Opinion
2012-02-9
Kevin J. Bauer, Albany, for appellant. Weeden A. Wetmore, District Attorney, Elmira (Kevin M. O'Shea of counsel), for respondent.
Kevin J. Bauer, Albany, for appellant. Weeden A. Wetmore, District Attorney, Elmira (Kevin M. O'Shea of counsel), for respondent.
Before: ROSE, J.P., MALONE JR., STEIN, McCARTHY and EGAN JR., JJ.
ROSE, J.P.
Appeal from a judgment of the County Court of Chemung County (Buckley, J.), rendered August 23, 2010, convicting defendant upon his plea of guilty of the crime of burglary in the second degree.
Defendant pleaded guilty to burglary in the second degree in full satisfaction of a six-count indictment with the understanding that County Court would sentence him to the minimum available sentence of 3 1/2 years in prison, to be followed by three years of postrelease supervision ( see Penal Law § 70.02). Following a review of the presentence investigation report, County Court informed defendant that it would not abide by the plea agreement and defendant was given an opportunity to withdraw his plea. After defendant rejected the offer to withdraw his plea, County Court sentenced defendant to 5 1/2 years in prison, to be followed by three years of postrelease supervision. Defendant now appeals and we affirm.
We reject defendant's contention that County Court erred by failing to abide by the terms of the plea agreement. “A trial court retains discretion in fixing an appropriate sentence up until the time of sentencing” ( People v. Yanus, 13 A.D.3d 804, 805, 786 N.Y.S.2d 264 [2004] [citations omitted]; see People v. Brunelle, 47 A.D.3d 1067, 1067, 850 N.Y.S.2d 668 [2008], lv. denied 11 N.Y.3d 786, 866 N.Y.S.2d 612, 896 N.E.2d 98 [2008] ). Moreover, “a sentencing promise made in conjunction with a plea is conditioned upon ‘its being lawful and appropriate in light of the subsequent presentence report or information obtained from other reliable sources' ” ( People v. Hicks, 98 N.Y.2d 185, 188, 746 N.Y.S.2d 441, 774 N.E.2d 205 [2002], quoting People v. Selikoff, 35 N.Y.2d 227, 238, 360 N.Y.S.2d 623, 318 N.E.2d 784 [1974], cert. denied 419 U.S. 1122, 95 S.Ct. 806, 42 L.Ed.2d 822 [1975]; accord People v. Haslow, 20 A.D.3d 680, 681, 797 N.Y.S.2d 784 [2005], lv. denied 5 N.Y.3d 828, 804 N.Y.S.2d 43, 837 N.E.2d 742 [2005] ). Finally, “[w]here a court determines that the negotiated sentence is not appropriate , it may impose an enhanced sentence if it first offers the defendant the opportunity to withdraw his or her plea” ( People v. Sanchez, 87 A.D.3d 1226, 1226, 930 N.Y.S.2d 86 [2011]; see People v. Haslow, 20 A.D.3d at 681, 797 N.Y.S.2d 784).

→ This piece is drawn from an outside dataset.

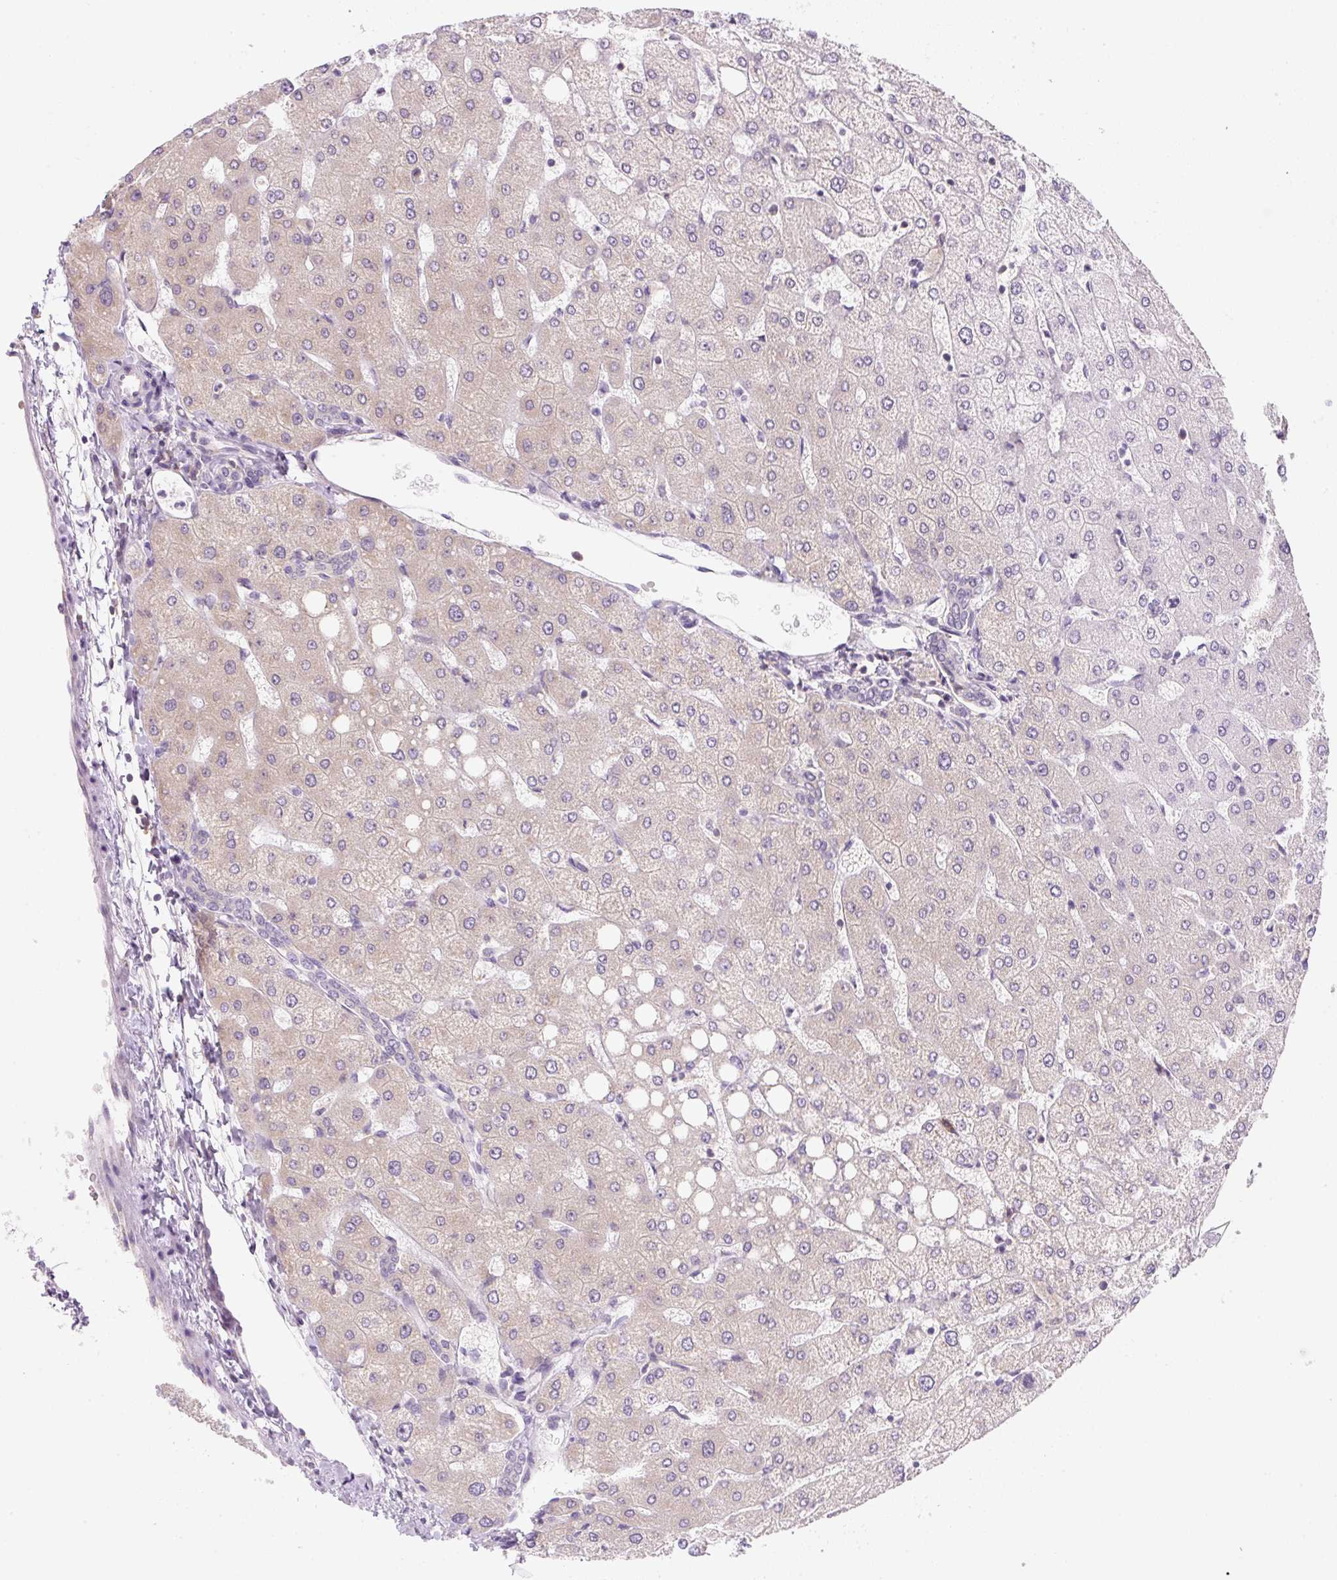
{"staining": {"intensity": "negative", "quantity": "none", "location": "none"}, "tissue": "liver", "cell_type": "Cholangiocytes", "image_type": "normal", "snomed": [{"axis": "morphology", "description": "Normal tissue, NOS"}, {"axis": "topography", "description": "Liver"}], "caption": "Cholangiocytes show no significant positivity in normal liver.", "gene": "RPL18A", "patient": {"sex": "female", "age": 54}}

Here, County Court concluded that the negotiated sentence was inappropriate based upon information in the presentence report, including the circumstances surrounding an unrelated offense upon which defendant was then being held, the victim impact statements, defendant's criminal record and the fact that defendant was uncooperative in the preparation of the report. County Court then properly provided defendant with an opportunity to withdraw his plea, which defendant rejected. Accordingly, we find no abuse of discretion in the imposition of an enhanced sentence ( see People v. Wilson, 69 A.D.3d 970, 971, 892 N.Y.S.2d 627 [2010]; People v. Rubendall, 4 A.D.3d 13, 19–20, 772 N.Y.S.2d 346 [2004] ).
ORDERED that the judgment is affirmed.